Monday, June 11, 2012

How to Write Haiku

Writing North Idaho is currently running a haiku poetry contest. Deadline is June 15. Prizes available. How to enter is on the sidebar in the upper left. We would love to read your poems!

Haiku is an ancient form of Japanese poetry. It generally consists of three lines. The first line has 5 syllables (not words), the second line has seven syllables, and the last line has five. If you read the English translation of great Japanese haiku poets, you will not find this rhythm because of the differences in languages but the essence that goes along with the feeling of haiku is there.
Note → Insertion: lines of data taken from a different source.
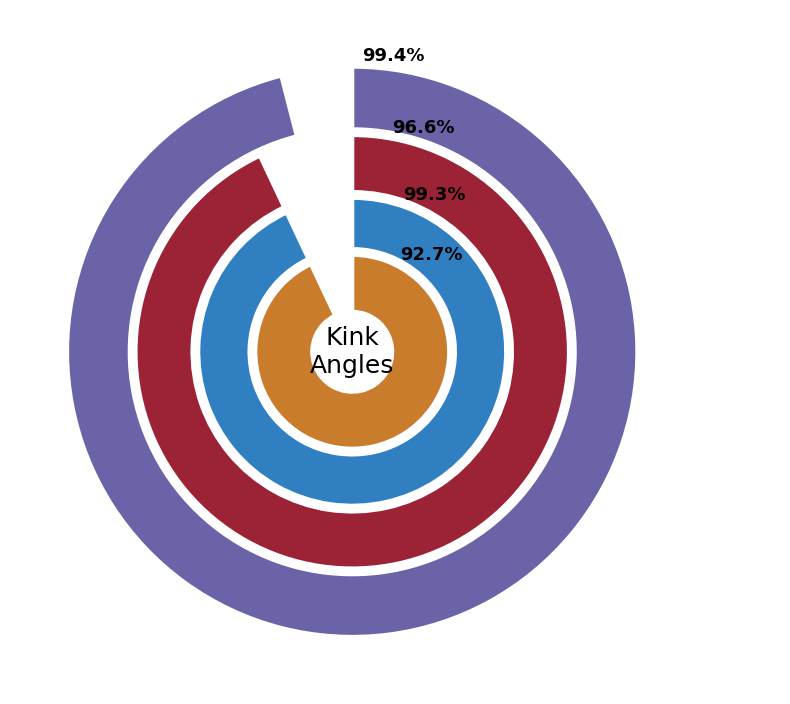

True or false: 254 accounts for 10% of the total.

False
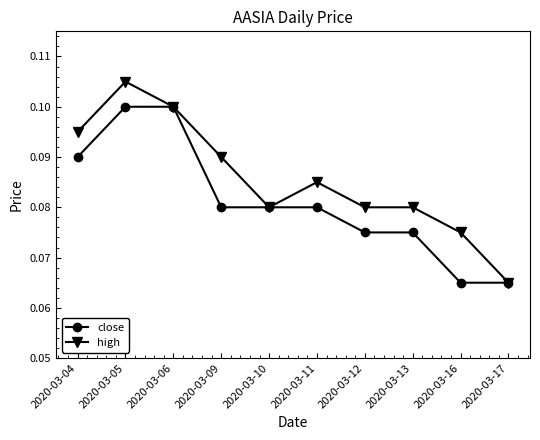

Rank the series by their maximum value, from lowest to highest.

close, high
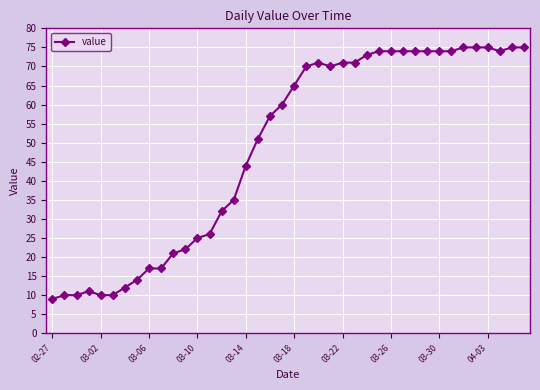

True or false: the data has more than 1 interior local peaks.

True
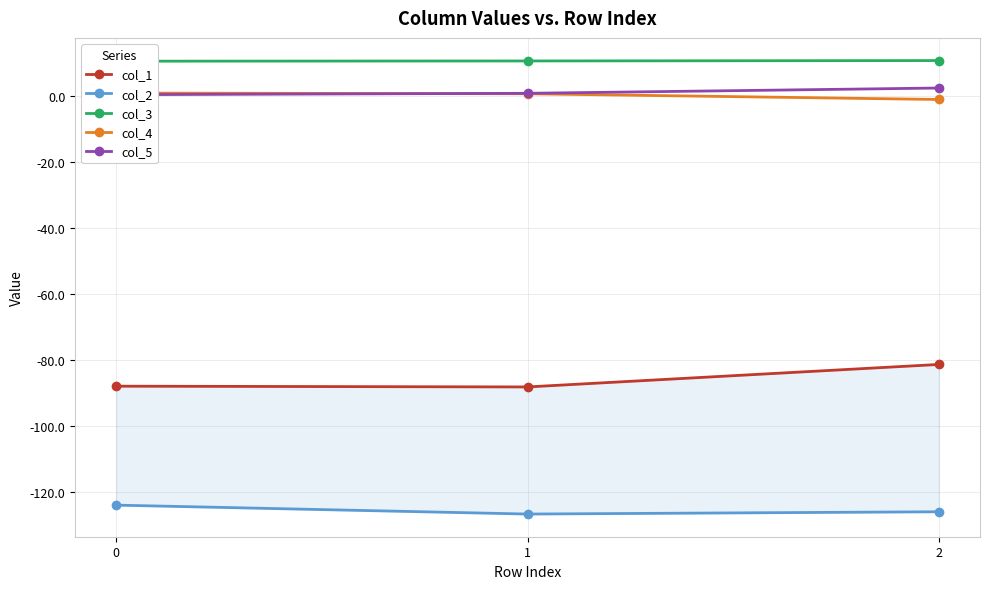

How many lines are shown in the chart?

5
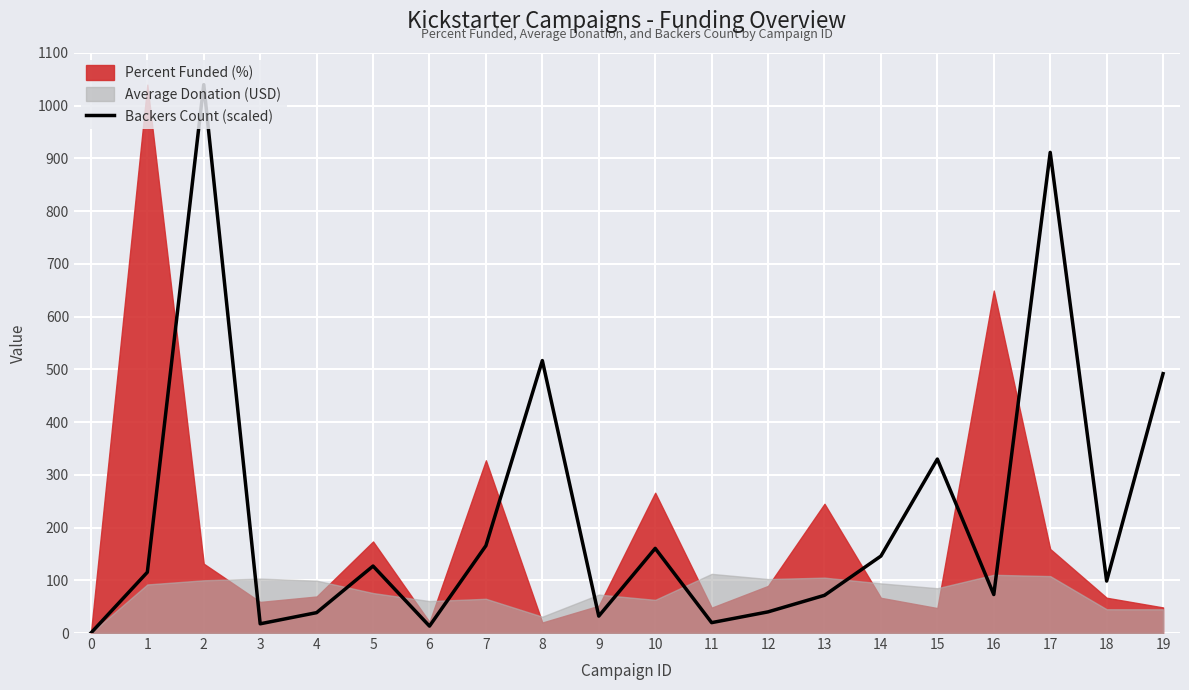

What is the sum of all values?

4408.9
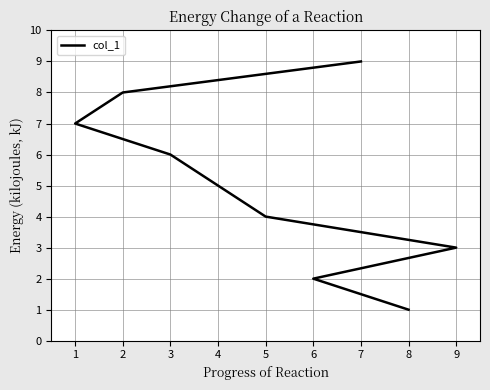

What is the sum of all values?

45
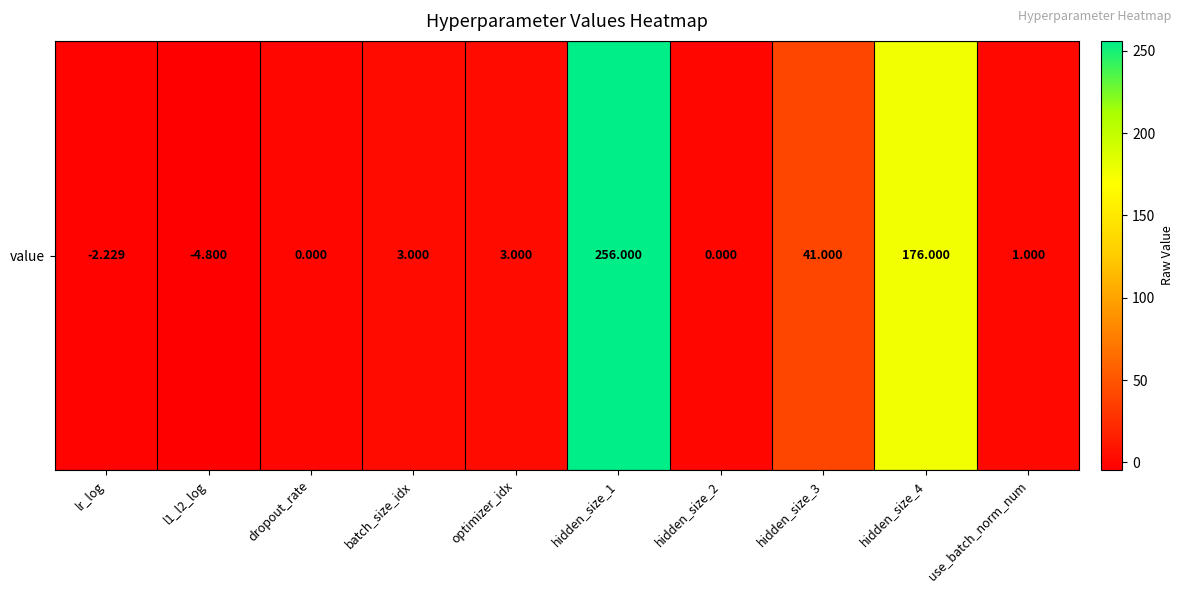

The value at hidden_size_2 is 0.0. True or false?

True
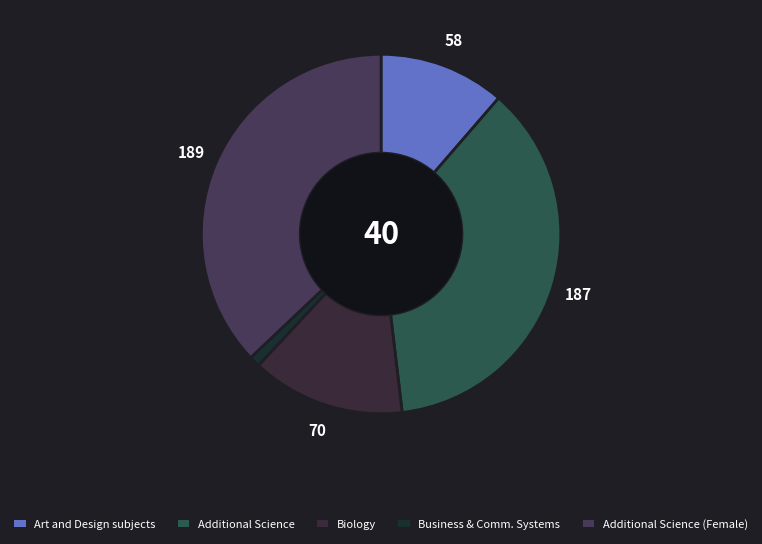

What is the ratio of the value at Additional Science to the value at Business & Comm. Systems?

37.8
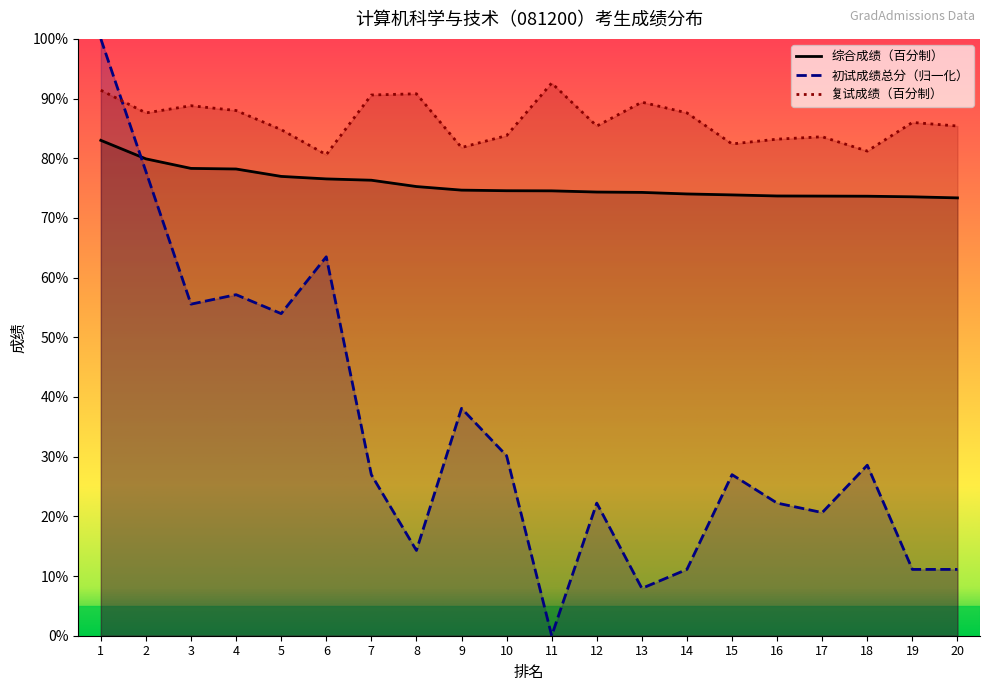

Which category has the lowest value in the 初试成绩总分 series?

11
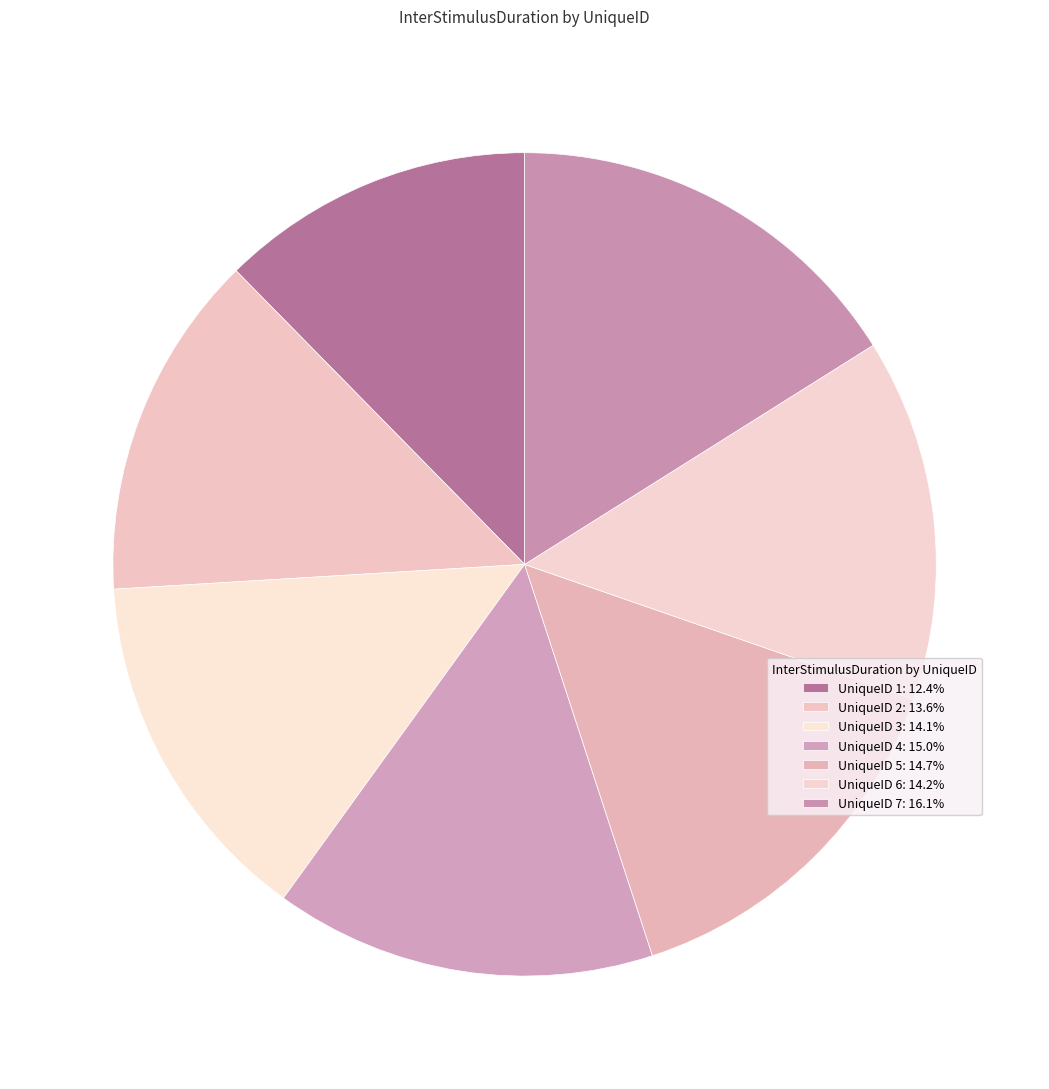

Does any single category account for the majority?

No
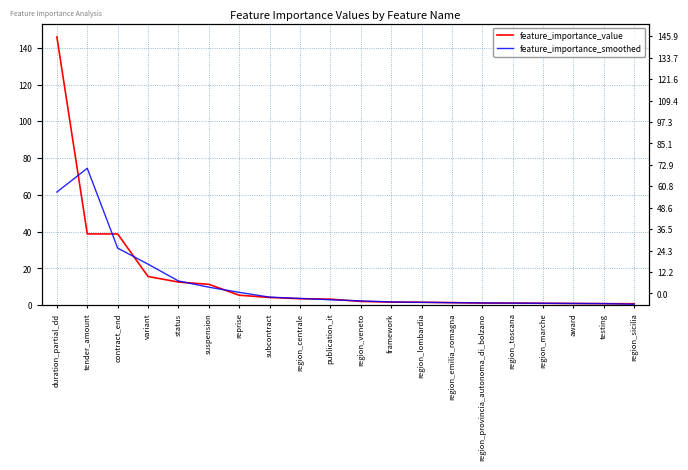

At how many categories does at least one series exceed 35?

3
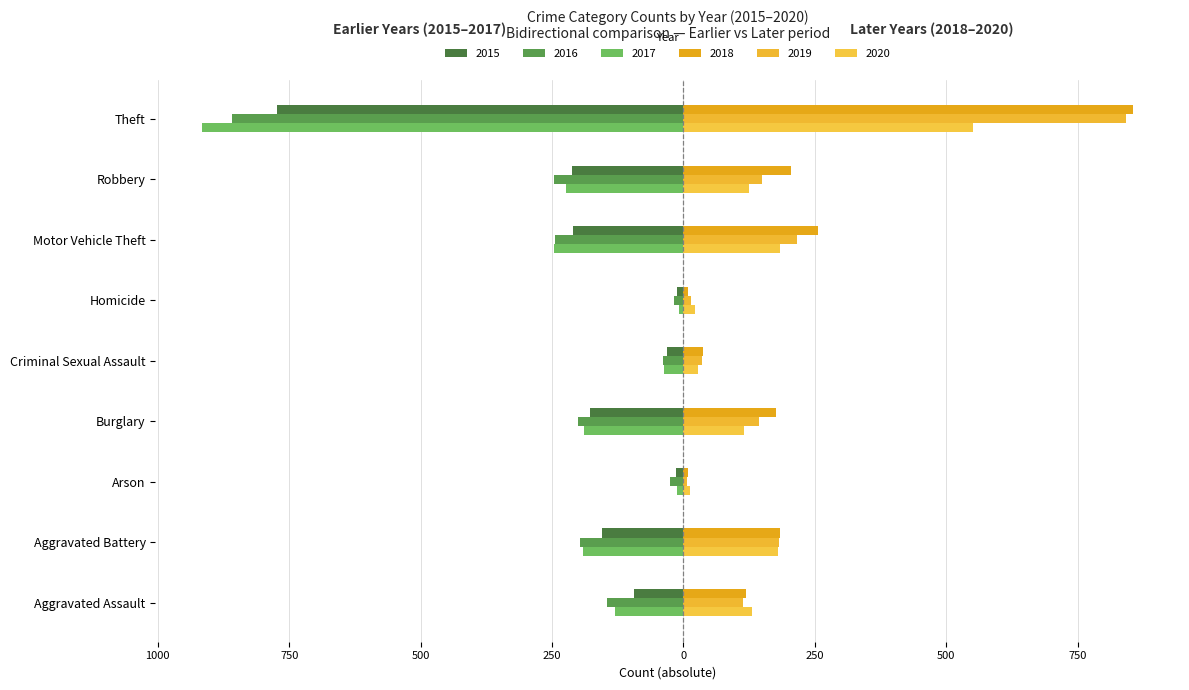

Where does the 2020 series first go above 124?

Aggravated Assault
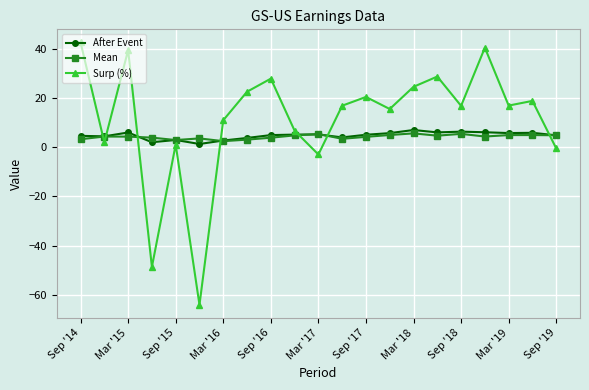

Which series has the largest range (max minus min)?

Surp (%)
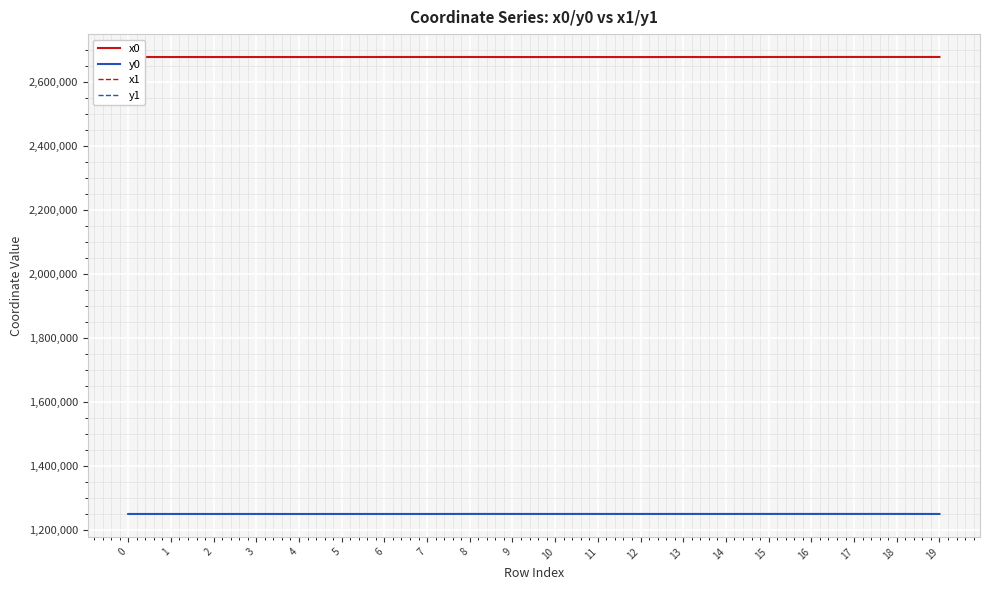

What are all the series names shown in the legend?

x0, y0, x1, y1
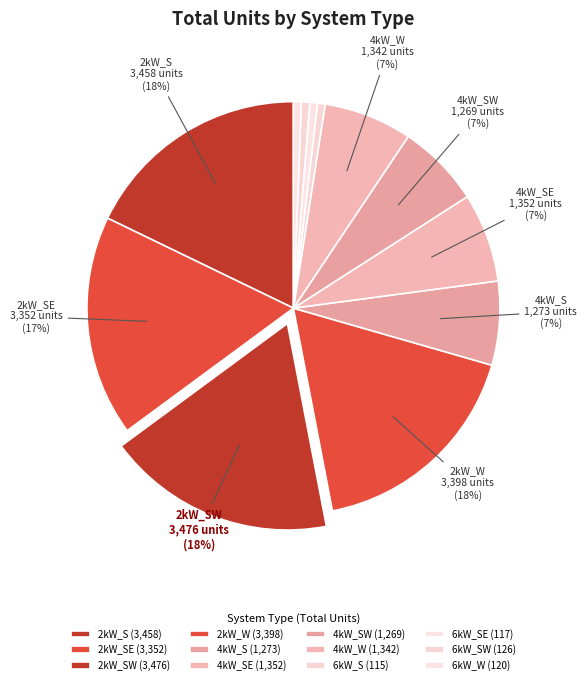

How many segments does this pie chart have?

12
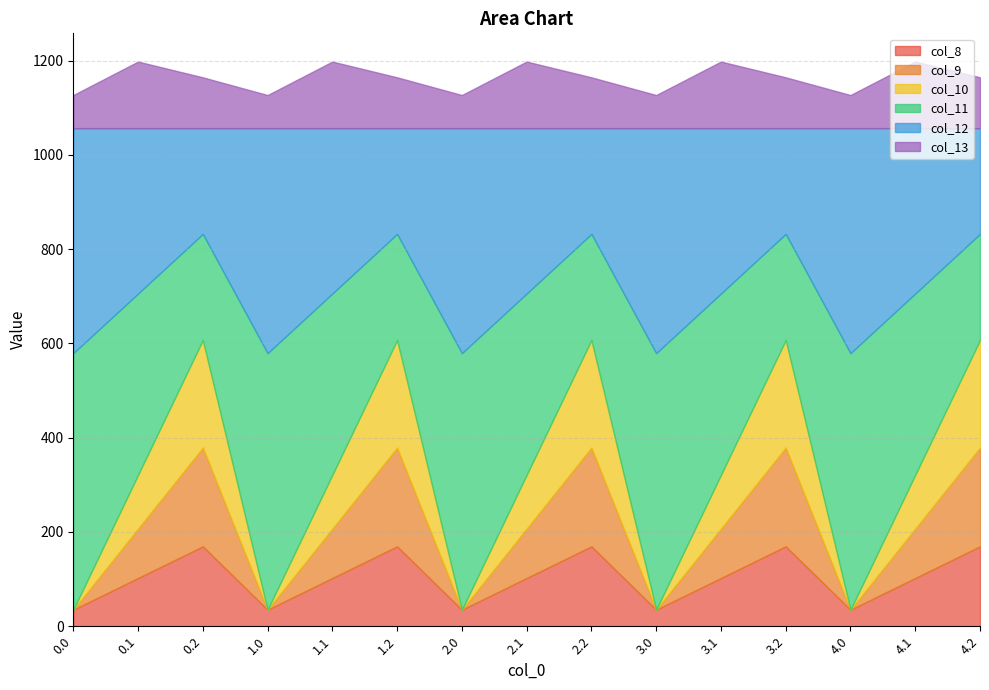

Which series changed the most between 1.0 and 2.2?

col_11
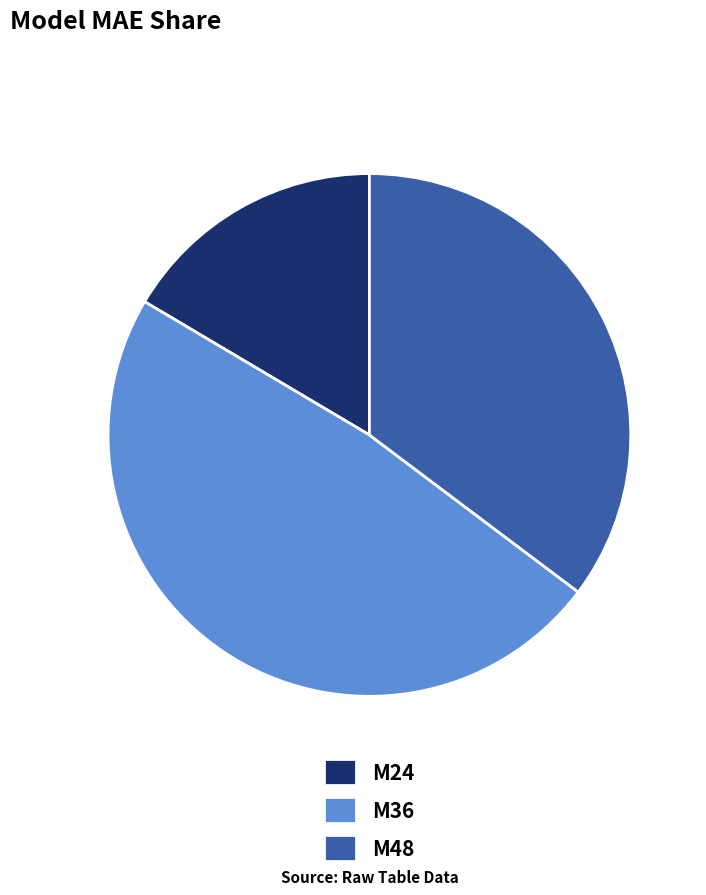

Count the number of slices in the pie.

3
How to write haiku by Jenny Hudock
1. Focus on nature and seasonal imagery (usually).
2. Made up of three lines
3. Lines traditionally follow a 5, 7, 5 beat pattern.
4. Add a reflective pause.
5. Avoid rhyme.
6. Invoke the senses.
7. Show don't tell.
8. Read haiku poetry, it helps.

Japanese poet Bunson
The sea at springtime.
All day it rises and falls,
yes, rises and falls.

Concept of America by Udiah
People united
To secure their liberty
Out of many, one

By Oshima Ryota
from the long hallways
rows of people rise
in the morning haze

Sunflowers by Helina Basic
Sunflower grow tall
Lift your head to bright sunshine
Mother Nature's child

Butterflies by Helina Basic
Flutter in the sky
On wings of many colors
Land upon flowers


Jennifer Lamont Leo said...

Thanks, Jennifer! That's the clearest explanation of haiku that I've seen so far. I love haiku because, for a newbie poet, it's an unintimidating way to test the waters of poetry, while at the same time providing an intriguing challenge to more seasoned poets.

Jennifer Rova said...

Unfortunately, haiku is still Japanese to me but I keep trying to learn. I agree that it seems a bit easier than other types of poetry.